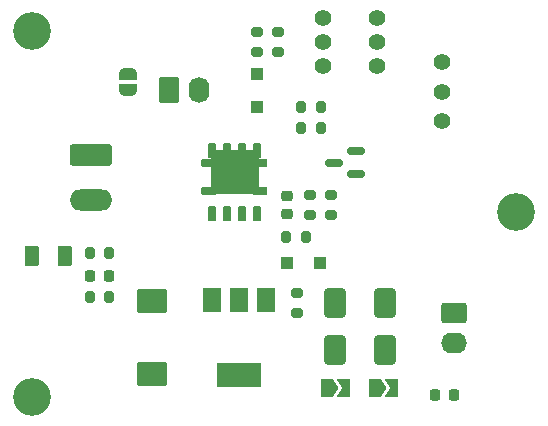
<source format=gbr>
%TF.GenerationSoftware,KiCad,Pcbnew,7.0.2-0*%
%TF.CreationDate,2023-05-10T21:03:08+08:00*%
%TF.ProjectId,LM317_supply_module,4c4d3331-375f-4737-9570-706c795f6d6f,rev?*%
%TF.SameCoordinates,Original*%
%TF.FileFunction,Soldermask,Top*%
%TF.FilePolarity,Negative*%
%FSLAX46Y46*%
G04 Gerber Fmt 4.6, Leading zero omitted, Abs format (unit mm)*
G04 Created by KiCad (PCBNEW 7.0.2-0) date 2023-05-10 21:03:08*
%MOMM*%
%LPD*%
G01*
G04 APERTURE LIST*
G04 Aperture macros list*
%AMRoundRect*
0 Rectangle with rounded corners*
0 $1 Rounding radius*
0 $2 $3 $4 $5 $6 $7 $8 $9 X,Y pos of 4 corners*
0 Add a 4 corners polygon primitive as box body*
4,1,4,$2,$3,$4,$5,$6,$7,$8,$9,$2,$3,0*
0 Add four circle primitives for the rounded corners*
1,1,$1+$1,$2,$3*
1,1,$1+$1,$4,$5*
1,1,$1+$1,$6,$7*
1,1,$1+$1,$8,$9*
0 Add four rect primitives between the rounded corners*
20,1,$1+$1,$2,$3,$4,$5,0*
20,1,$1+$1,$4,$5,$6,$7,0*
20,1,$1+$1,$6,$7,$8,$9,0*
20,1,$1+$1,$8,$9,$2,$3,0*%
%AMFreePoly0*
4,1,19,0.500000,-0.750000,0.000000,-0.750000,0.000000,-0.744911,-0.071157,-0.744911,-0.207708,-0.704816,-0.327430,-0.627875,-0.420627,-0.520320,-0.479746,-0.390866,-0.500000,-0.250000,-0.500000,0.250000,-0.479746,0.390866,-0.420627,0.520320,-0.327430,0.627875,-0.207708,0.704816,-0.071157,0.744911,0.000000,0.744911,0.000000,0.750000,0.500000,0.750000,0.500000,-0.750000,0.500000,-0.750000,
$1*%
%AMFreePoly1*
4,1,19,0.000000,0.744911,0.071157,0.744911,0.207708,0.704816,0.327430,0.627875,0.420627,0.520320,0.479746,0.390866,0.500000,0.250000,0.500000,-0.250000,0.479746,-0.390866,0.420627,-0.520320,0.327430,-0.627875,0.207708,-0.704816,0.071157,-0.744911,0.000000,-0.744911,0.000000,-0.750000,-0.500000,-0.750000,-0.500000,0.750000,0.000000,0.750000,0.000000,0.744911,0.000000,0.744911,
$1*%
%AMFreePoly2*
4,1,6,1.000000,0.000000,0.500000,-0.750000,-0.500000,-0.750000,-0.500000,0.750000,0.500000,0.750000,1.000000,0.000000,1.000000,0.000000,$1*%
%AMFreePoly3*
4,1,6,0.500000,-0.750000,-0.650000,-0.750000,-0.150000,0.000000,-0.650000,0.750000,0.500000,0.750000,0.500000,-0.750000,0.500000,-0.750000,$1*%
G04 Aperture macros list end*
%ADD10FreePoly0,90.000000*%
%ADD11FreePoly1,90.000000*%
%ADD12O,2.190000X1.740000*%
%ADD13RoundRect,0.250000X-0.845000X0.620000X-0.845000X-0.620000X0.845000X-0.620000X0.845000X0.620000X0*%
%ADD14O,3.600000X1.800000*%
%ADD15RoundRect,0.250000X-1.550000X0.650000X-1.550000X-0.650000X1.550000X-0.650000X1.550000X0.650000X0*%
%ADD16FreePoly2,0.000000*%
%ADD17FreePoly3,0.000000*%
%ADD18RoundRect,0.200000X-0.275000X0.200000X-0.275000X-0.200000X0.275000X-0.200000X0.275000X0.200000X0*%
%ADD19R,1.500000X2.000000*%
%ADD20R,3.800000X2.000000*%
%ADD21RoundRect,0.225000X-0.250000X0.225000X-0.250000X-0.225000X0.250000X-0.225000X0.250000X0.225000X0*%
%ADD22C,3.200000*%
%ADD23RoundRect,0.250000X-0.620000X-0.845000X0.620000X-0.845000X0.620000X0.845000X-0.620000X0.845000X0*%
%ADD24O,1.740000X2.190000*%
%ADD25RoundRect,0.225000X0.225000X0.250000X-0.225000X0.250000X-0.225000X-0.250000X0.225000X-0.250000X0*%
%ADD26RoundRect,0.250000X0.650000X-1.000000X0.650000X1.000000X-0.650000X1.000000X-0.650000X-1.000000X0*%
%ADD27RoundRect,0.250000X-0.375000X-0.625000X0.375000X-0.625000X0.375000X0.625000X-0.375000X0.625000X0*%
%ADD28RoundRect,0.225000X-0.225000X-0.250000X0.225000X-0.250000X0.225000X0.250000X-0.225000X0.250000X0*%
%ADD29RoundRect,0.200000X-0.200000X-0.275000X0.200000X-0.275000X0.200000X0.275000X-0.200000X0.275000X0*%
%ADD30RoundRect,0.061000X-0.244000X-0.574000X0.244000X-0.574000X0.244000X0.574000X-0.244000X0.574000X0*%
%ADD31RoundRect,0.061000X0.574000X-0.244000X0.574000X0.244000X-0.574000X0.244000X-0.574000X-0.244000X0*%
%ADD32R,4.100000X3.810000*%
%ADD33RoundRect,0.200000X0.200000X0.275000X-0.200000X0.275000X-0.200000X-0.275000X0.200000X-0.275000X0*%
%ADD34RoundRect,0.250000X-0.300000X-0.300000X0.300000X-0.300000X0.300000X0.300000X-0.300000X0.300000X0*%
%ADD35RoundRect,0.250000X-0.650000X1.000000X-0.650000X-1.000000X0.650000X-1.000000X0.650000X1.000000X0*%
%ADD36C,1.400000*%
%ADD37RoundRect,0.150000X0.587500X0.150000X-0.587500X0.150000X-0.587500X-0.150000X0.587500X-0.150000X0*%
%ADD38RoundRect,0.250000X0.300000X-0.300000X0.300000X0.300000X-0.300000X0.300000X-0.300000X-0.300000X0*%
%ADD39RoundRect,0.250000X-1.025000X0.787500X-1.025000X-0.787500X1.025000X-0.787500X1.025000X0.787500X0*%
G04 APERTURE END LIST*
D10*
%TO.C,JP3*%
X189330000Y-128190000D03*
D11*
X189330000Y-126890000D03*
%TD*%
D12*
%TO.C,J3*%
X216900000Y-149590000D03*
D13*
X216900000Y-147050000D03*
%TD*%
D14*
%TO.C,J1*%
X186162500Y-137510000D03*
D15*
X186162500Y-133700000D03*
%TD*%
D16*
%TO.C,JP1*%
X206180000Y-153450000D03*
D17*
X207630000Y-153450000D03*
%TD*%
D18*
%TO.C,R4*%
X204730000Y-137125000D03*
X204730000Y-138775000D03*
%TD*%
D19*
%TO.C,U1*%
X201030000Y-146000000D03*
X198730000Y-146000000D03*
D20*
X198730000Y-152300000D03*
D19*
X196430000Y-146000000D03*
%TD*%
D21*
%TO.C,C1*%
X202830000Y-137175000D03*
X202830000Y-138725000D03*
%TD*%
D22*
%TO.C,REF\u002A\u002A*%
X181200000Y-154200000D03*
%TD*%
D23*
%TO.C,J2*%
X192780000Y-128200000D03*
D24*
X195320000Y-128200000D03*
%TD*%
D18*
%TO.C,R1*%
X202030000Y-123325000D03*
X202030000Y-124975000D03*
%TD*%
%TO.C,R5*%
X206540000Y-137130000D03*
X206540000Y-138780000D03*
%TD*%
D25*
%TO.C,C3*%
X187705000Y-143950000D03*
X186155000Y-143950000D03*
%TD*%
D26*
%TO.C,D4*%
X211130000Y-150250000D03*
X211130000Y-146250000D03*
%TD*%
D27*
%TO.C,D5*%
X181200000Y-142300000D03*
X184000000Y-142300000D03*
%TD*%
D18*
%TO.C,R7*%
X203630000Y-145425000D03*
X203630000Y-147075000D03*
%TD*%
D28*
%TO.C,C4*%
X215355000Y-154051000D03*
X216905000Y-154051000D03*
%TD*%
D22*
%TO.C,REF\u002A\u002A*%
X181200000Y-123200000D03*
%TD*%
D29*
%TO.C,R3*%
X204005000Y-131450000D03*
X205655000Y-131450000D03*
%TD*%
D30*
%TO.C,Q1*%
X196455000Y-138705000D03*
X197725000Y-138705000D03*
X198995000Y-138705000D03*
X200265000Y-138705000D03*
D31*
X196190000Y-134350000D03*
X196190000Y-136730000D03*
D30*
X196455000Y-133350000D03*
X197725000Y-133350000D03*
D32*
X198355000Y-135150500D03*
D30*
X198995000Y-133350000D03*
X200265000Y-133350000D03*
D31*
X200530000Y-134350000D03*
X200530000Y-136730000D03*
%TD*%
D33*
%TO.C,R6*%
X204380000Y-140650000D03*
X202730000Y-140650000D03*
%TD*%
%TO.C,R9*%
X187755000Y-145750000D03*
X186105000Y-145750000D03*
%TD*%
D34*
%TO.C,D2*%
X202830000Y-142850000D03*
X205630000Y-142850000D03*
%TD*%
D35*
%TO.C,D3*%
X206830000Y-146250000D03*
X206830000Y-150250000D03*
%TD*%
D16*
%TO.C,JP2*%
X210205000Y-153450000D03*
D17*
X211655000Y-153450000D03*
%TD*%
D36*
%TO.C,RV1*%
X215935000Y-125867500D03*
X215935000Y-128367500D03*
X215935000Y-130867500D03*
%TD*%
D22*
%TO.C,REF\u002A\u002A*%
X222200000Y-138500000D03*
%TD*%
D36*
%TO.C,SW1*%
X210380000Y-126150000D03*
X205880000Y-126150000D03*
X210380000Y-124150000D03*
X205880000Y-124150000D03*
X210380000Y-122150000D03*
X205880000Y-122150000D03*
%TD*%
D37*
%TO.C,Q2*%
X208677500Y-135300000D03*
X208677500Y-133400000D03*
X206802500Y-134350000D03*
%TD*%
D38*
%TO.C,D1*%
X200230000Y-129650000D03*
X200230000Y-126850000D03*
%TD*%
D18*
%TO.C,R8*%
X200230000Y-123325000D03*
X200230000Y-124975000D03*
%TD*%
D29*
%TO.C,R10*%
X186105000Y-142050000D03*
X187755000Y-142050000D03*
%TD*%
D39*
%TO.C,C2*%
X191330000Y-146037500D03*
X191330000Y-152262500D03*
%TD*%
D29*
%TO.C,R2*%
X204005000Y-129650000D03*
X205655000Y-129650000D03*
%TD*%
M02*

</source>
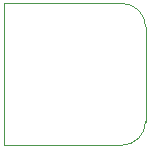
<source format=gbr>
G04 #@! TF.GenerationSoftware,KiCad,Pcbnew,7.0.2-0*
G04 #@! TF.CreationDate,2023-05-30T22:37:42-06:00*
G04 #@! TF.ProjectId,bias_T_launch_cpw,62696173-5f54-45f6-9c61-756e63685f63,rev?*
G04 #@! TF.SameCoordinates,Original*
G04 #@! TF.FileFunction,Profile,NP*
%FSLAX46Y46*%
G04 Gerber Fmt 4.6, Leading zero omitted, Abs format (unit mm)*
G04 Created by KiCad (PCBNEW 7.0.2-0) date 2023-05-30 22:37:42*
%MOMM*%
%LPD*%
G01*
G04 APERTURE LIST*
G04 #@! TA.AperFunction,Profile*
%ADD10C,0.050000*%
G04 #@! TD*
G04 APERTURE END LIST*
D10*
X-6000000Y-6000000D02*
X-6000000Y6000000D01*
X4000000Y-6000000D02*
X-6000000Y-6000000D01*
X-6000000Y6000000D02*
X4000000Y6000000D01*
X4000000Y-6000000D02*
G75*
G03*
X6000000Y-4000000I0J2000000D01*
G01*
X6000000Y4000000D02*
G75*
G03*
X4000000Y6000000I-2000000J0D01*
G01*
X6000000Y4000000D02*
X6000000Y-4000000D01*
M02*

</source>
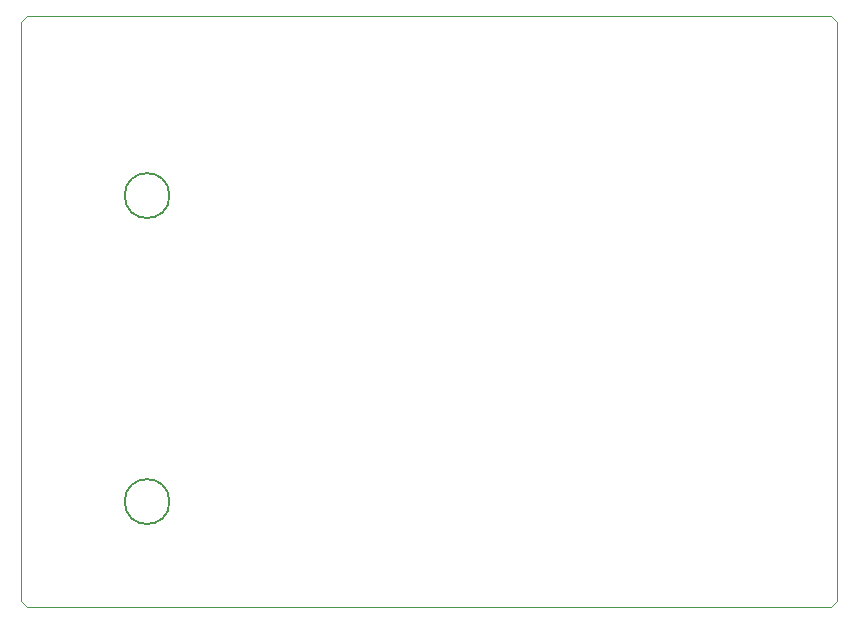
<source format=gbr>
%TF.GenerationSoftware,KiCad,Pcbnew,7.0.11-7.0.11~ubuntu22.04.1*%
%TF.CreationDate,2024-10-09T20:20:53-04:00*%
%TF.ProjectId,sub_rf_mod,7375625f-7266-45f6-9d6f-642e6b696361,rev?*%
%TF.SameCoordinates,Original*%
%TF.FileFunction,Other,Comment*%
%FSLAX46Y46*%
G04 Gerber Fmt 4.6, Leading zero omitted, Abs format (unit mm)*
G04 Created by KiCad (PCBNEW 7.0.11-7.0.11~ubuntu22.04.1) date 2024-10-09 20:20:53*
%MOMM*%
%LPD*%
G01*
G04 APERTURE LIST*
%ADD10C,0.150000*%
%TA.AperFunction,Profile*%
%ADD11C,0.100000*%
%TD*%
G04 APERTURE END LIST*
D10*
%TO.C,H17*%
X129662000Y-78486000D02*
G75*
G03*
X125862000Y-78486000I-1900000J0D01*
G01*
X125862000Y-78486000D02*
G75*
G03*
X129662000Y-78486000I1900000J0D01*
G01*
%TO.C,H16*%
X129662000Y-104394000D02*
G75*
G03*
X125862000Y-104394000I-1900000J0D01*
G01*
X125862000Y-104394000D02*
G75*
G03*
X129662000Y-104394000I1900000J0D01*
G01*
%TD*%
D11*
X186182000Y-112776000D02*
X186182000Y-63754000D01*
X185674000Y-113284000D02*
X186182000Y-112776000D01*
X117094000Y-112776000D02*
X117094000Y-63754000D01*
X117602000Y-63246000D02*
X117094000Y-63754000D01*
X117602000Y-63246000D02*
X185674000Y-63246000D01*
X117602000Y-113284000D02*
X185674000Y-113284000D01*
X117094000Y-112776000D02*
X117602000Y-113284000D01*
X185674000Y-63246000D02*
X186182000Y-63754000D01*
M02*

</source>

┄┄┄┄┄┄┄┄┄┄

What you will do: Starting at the first line of the material, output exactly the lines up to and including the one with "0 Add four rect". Do not include the pictures.

Result:
<source format=gbr>
%TF.GenerationSoftware,KiCad,Pcbnew,7.0.2-0*%
%TF.CreationDate,2023-05-10T21:03:08+08:00*%
%TF.ProjectId,LM317_supply_module,4c4d3331-375f-4737-9570-706c795f6d6f,rev?*%
%TF.SameCoordinates,Original*%
%TF.FileFunction,Soldermask,Top*%
%TF.FilePolarity,Negative*%
%FSLAX46Y46*%
G04 Gerber Fmt 4.6, Leading zero omitted, Abs format (unit mm)*
G04 Created by KiCad (PCBNEW 7.0.2-0) date 2023-05-10 21:03:08*
%MOMM*%
%LPD*%
G01*
G04 APERTURE LIST*
G04 Aperture macros list*
%AMRoundRect*
0 Rectangle with rounded corners*
0 $1 Rounding radius*
0 $2 $3 $4 $5 $6 $7 $8 $9 X,Y pos of 4 corners*
0 Add a 4 corners polygon primitive as box body*
4,1,4,$2,$3,$4,$5,$6,$7,$8,$9,$2,$3,0*
0 Add four circle primitives for the rounded corners*
1,1,$1+$1,$2,$3*
1,1,$1+$1,$4,$5*
1,1,$1+$1,$6,$7*
1,1,$1+$1,$8,$9*
0 Add four rect primitives between the rounded corners*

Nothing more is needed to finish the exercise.